Known as the world’s greatest meteorite hunter, Harvey H. Nininger, born in 1887 in Conway Springs (pop. 1,322), amassed a vast collection of space rocks and opened the world’s first meteorite museum in 1946 near Meteor Crater in Winslow, Ariz. (pop. 9,520).
—Jakub Voboril, 17, made perfect scores on two major college entrance exams this year: a 36 on the American College Testing exam (ACT) and a 2400 on the SAT Reasoning Test. A senior this year at Bishop Carroll Catholic High School in Wichita, Voboril hasn’t decided what he’ll study in college, but is considering math, philosophy and law.
—More than 10,000 fans of Mattel’s toy Hot Wheels cars converged on the town of Speed (pop. 44) in August for a daylong party honoring the automotive industry’s impact on rural America. The event included a Miss Hot Wheels pageant, parade and an attempt to build the world’s longest Hot Wheels track. Temperatures soared past 100 and warped the orange plastic racetrack.
—In 1956, cousins Louis and Shaol Pozez opened a shoe store in Topeka with a revolutionary approach: self-service. Today, Payless ShoeSource is one of the nation’s leading shoe retailers.
—John Jordan “Buck” O’Neil, 94, became the oldest-ever professional baseball player in July when he signed a one-day contract and played with the Kansas City T-Bones. O’Neil died in October.
—Topeka is the self-proclaimed birthplace of Alfred E. Neuman, the goofy logo character of Mad magazine. Before making the magazine’s cover, the drawing of the smiling gap-toothed boy served as a local dentist’s logo to advertise his pain-free services.
—A sweeping prairie view is the star attraction at the Cimarron National Grassland, which sprawls over 108,000 acres near Elkhart (pop. 2,233) and includes part of the Santa Fe Trail. This is the state’s largest expanse of public land.
In 1949, the Merci Train arrived from France with 49 boxcars—one for each state and one shared by the District of Columbia and Territory of Hawaii—loaded with gifts of appreciation to America for the food and supplies sent to the war-torn country after World War II. The restored Kansas Merci Boxcar is at the American Legion Hall in Hays (pop. 20,013).
Settlers named Great Bend (pop. 15,345) for its location on a big bend in the Arkansas River.
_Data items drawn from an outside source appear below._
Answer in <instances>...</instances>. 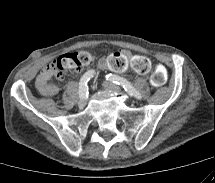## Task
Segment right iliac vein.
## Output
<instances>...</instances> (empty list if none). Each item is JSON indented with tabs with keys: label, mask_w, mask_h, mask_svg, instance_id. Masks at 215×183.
Here are the masks:
<instances>
[{
	"label": "right iliac vein",
	"mask_w": 215,
	"mask_h": 183,
	"mask_svg": "<svg viewBox=\"0 0 215 183\" xmlns=\"http://www.w3.org/2000/svg\"><path fill=\"white\" fill-rule=\"evenodd\" d=\"M86 105V97L80 98L79 106L84 107Z\"/></svg>",
	"instance_id": "63e3f726"
}]
</instances>
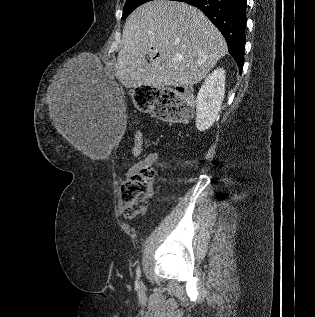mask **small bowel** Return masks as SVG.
<instances>
[{
  "label": "small bowel",
  "instance_id": "obj_1",
  "mask_svg": "<svg viewBox=\"0 0 315 317\" xmlns=\"http://www.w3.org/2000/svg\"><path fill=\"white\" fill-rule=\"evenodd\" d=\"M159 161V154L157 152H150L144 159L132 165L129 169L124 172L125 179L136 173L142 168H148L153 166Z\"/></svg>",
  "mask_w": 315,
  "mask_h": 317
}]
</instances>
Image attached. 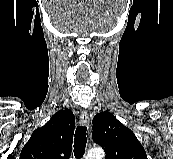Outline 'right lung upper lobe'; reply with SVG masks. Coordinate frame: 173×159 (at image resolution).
I'll return each mask as SVG.
<instances>
[{"label":"right lung upper lobe","instance_id":"1","mask_svg":"<svg viewBox=\"0 0 173 159\" xmlns=\"http://www.w3.org/2000/svg\"><path fill=\"white\" fill-rule=\"evenodd\" d=\"M75 118L71 110L55 113L36 129L23 147L20 159H68L71 155Z\"/></svg>","mask_w":173,"mask_h":159}]
</instances>
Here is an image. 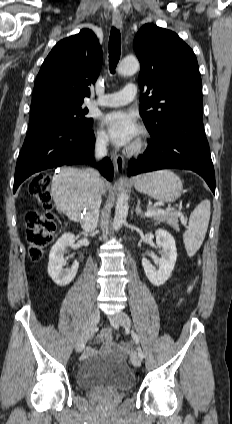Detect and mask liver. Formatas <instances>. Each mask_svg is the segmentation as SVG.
<instances>
[{
	"label": "liver",
	"mask_w": 232,
	"mask_h": 424,
	"mask_svg": "<svg viewBox=\"0 0 232 424\" xmlns=\"http://www.w3.org/2000/svg\"><path fill=\"white\" fill-rule=\"evenodd\" d=\"M106 184L102 181L101 191L105 193ZM91 181L86 171L73 167H61L54 175L51 196L57 208L74 221H80L88 203Z\"/></svg>",
	"instance_id": "6515ba94"
}]
</instances>
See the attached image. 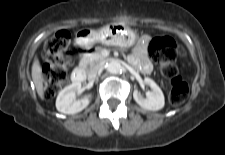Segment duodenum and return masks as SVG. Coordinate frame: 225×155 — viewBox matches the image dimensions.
<instances>
[{
	"label": "duodenum",
	"mask_w": 225,
	"mask_h": 155,
	"mask_svg": "<svg viewBox=\"0 0 225 155\" xmlns=\"http://www.w3.org/2000/svg\"><path fill=\"white\" fill-rule=\"evenodd\" d=\"M71 79L74 83H81L86 79V72L82 66L74 69Z\"/></svg>",
	"instance_id": "410a0bca"
}]
</instances>
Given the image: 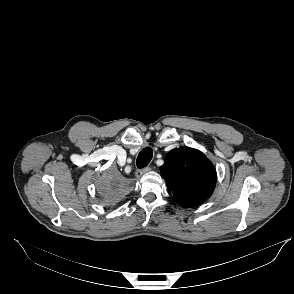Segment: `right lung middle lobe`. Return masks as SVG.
I'll return each mask as SVG.
<instances>
[{"instance_id": "right-lung-middle-lobe-1", "label": "right lung middle lobe", "mask_w": 294, "mask_h": 294, "mask_svg": "<svg viewBox=\"0 0 294 294\" xmlns=\"http://www.w3.org/2000/svg\"><path fill=\"white\" fill-rule=\"evenodd\" d=\"M123 184L121 180L113 175L104 177L98 183L100 202L105 205L114 204L123 194Z\"/></svg>"}]
</instances>
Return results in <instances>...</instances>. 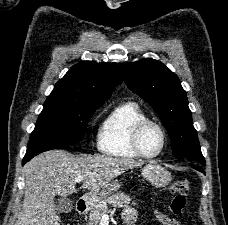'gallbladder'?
Segmentation results:
<instances>
[{"label":"gallbladder","mask_w":228,"mask_h":225,"mask_svg":"<svg viewBox=\"0 0 228 225\" xmlns=\"http://www.w3.org/2000/svg\"><path fill=\"white\" fill-rule=\"evenodd\" d=\"M56 209L59 213H71L73 209V201L71 199H58L56 203Z\"/></svg>","instance_id":"obj_1"}]
</instances>
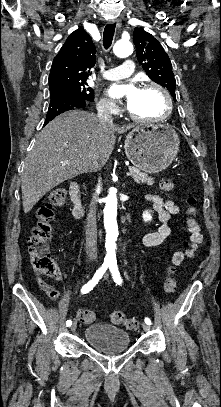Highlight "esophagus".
Segmentation results:
<instances>
[{"label":"esophagus","instance_id":"1","mask_svg":"<svg viewBox=\"0 0 221 407\" xmlns=\"http://www.w3.org/2000/svg\"><path fill=\"white\" fill-rule=\"evenodd\" d=\"M110 23L114 24V23H120V19H112L110 21Z\"/></svg>","mask_w":221,"mask_h":407}]
</instances>
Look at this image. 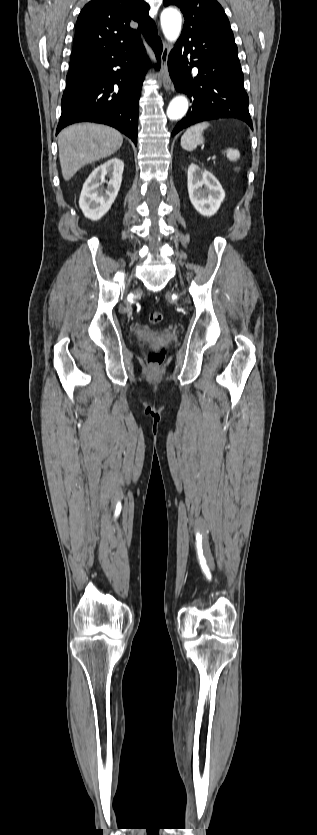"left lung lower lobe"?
Wrapping results in <instances>:
<instances>
[{"mask_svg": "<svg viewBox=\"0 0 317 835\" xmlns=\"http://www.w3.org/2000/svg\"><path fill=\"white\" fill-rule=\"evenodd\" d=\"M194 66L198 68L196 77L191 76ZM168 69L175 89L192 102L191 112L176 125L172 136L195 123L219 118L242 120L253 130L233 40L211 32L180 36L169 55Z\"/></svg>", "mask_w": 317, "mask_h": 835, "instance_id": "0a47b994", "label": "left lung lower lobe"}]
</instances>
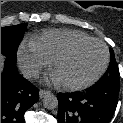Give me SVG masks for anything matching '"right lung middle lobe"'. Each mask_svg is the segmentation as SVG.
I'll list each match as a JSON object with an SVG mask.
<instances>
[{
	"label": "right lung middle lobe",
	"mask_w": 123,
	"mask_h": 123,
	"mask_svg": "<svg viewBox=\"0 0 123 123\" xmlns=\"http://www.w3.org/2000/svg\"><path fill=\"white\" fill-rule=\"evenodd\" d=\"M26 31V24L1 28V54L16 63V51Z\"/></svg>",
	"instance_id": "obj_1"
}]
</instances>
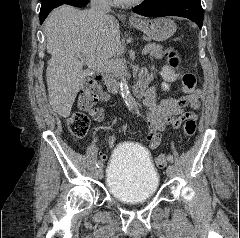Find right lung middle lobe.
<instances>
[{
	"mask_svg": "<svg viewBox=\"0 0 240 238\" xmlns=\"http://www.w3.org/2000/svg\"><path fill=\"white\" fill-rule=\"evenodd\" d=\"M70 1L71 0H41L40 17L46 16L54 8L62 4H68Z\"/></svg>",
	"mask_w": 240,
	"mask_h": 238,
	"instance_id": "obj_1",
	"label": "right lung middle lobe"
}]
</instances>
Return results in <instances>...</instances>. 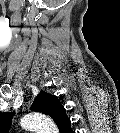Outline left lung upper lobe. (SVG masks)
I'll list each match as a JSON object with an SVG mask.
<instances>
[{
    "instance_id": "left-lung-upper-lobe-1",
    "label": "left lung upper lobe",
    "mask_w": 120,
    "mask_h": 133,
    "mask_svg": "<svg viewBox=\"0 0 120 133\" xmlns=\"http://www.w3.org/2000/svg\"><path fill=\"white\" fill-rule=\"evenodd\" d=\"M31 109L36 112H42L44 114L50 115L57 125H65L68 122V119L65 115V110L59 103L58 99L55 96H51L44 92L39 95L35 103L31 106Z\"/></svg>"
}]
</instances>
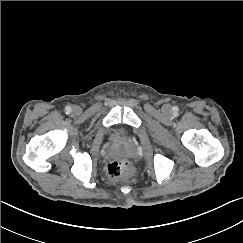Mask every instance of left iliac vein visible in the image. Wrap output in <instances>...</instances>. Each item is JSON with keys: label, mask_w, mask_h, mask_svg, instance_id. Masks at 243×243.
<instances>
[{"label": "left iliac vein", "mask_w": 243, "mask_h": 243, "mask_svg": "<svg viewBox=\"0 0 243 243\" xmlns=\"http://www.w3.org/2000/svg\"><path fill=\"white\" fill-rule=\"evenodd\" d=\"M164 111H169L170 110V106L169 105H165L163 108Z\"/></svg>", "instance_id": "obj_1"}]
</instances>
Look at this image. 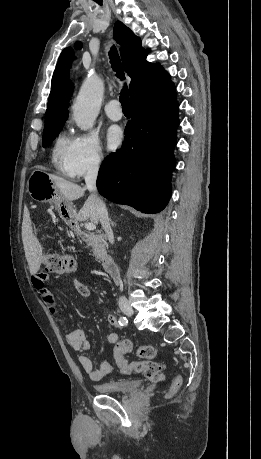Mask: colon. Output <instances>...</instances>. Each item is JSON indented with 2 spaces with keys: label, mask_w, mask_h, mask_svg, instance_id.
<instances>
[{
  "label": "colon",
  "mask_w": 261,
  "mask_h": 459,
  "mask_svg": "<svg viewBox=\"0 0 261 459\" xmlns=\"http://www.w3.org/2000/svg\"><path fill=\"white\" fill-rule=\"evenodd\" d=\"M40 251L44 252L45 248L41 247ZM42 258L47 260L46 266L47 270L50 272L69 273L73 272L76 268L75 259L69 254L55 252L51 255L50 253H45L42 255ZM133 351L143 360L128 362L124 356ZM114 353L118 358L117 366L121 373L130 374L133 372H140L152 382H161L165 380L164 365L154 361L156 350L153 346H134L129 339H123L116 343ZM181 384V377H177L171 385L169 394L172 395L176 393L181 387Z\"/></svg>",
  "instance_id": "obj_1"
}]
</instances>
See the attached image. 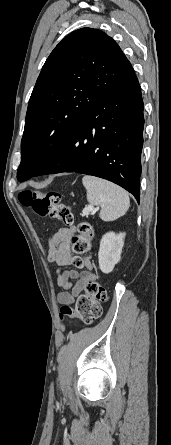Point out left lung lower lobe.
<instances>
[{
    "label": "left lung lower lobe",
    "instance_id": "left-lung-lower-lobe-1",
    "mask_svg": "<svg viewBox=\"0 0 171 445\" xmlns=\"http://www.w3.org/2000/svg\"><path fill=\"white\" fill-rule=\"evenodd\" d=\"M143 100L133 73L80 117L54 157L34 176L77 172L97 176L140 198Z\"/></svg>",
    "mask_w": 171,
    "mask_h": 445
}]
</instances>
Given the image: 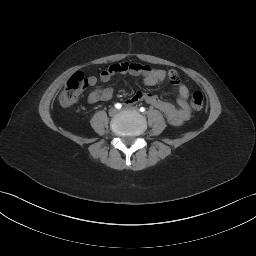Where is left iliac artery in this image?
Segmentation results:
<instances>
[{"mask_svg": "<svg viewBox=\"0 0 256 256\" xmlns=\"http://www.w3.org/2000/svg\"><path fill=\"white\" fill-rule=\"evenodd\" d=\"M139 110H140L141 112H145V108H144V107H141Z\"/></svg>", "mask_w": 256, "mask_h": 256, "instance_id": "44dca946", "label": "left iliac artery"}]
</instances>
The Barton County (pop. 28,205) seat also was a popular stopping point and trading center on the Santa Fe Trail.
Some farmers in Kiowa County (pop. 3,278) are harvesting a new crop: meteorites. A 1,400-pound meteorite, classified as a pallasite, is among more than a dozen space rocks unearthed from local fields since last fall. A 20-pounder can fetch $20,000.
Ingalls (pop. 328) is named after John Ingalls, the lawyer and statesman who suggested the state motto "Ad Astra per Aspera," which translates "To the stars through difficulties" and is included on the state seal adopted in 1861.
The rolling Flint Hills in the east-central part of the state were named by explorer Zebulon Pike in 1806 for the cobbles of flint-like chert glinting through the tall prairie grasses.
When his wife, Sarah, died in 1930, John Davis of Hiawatha (pop. 3,417) commissioned an elaborate tomb at Mount Hope Cemetery with 11 detailed, life-size marble and granite statues depicting both of them at various stages of marriage. Listed on the National Register of Historic Places, the gravesite is a top tourist attraction for the town.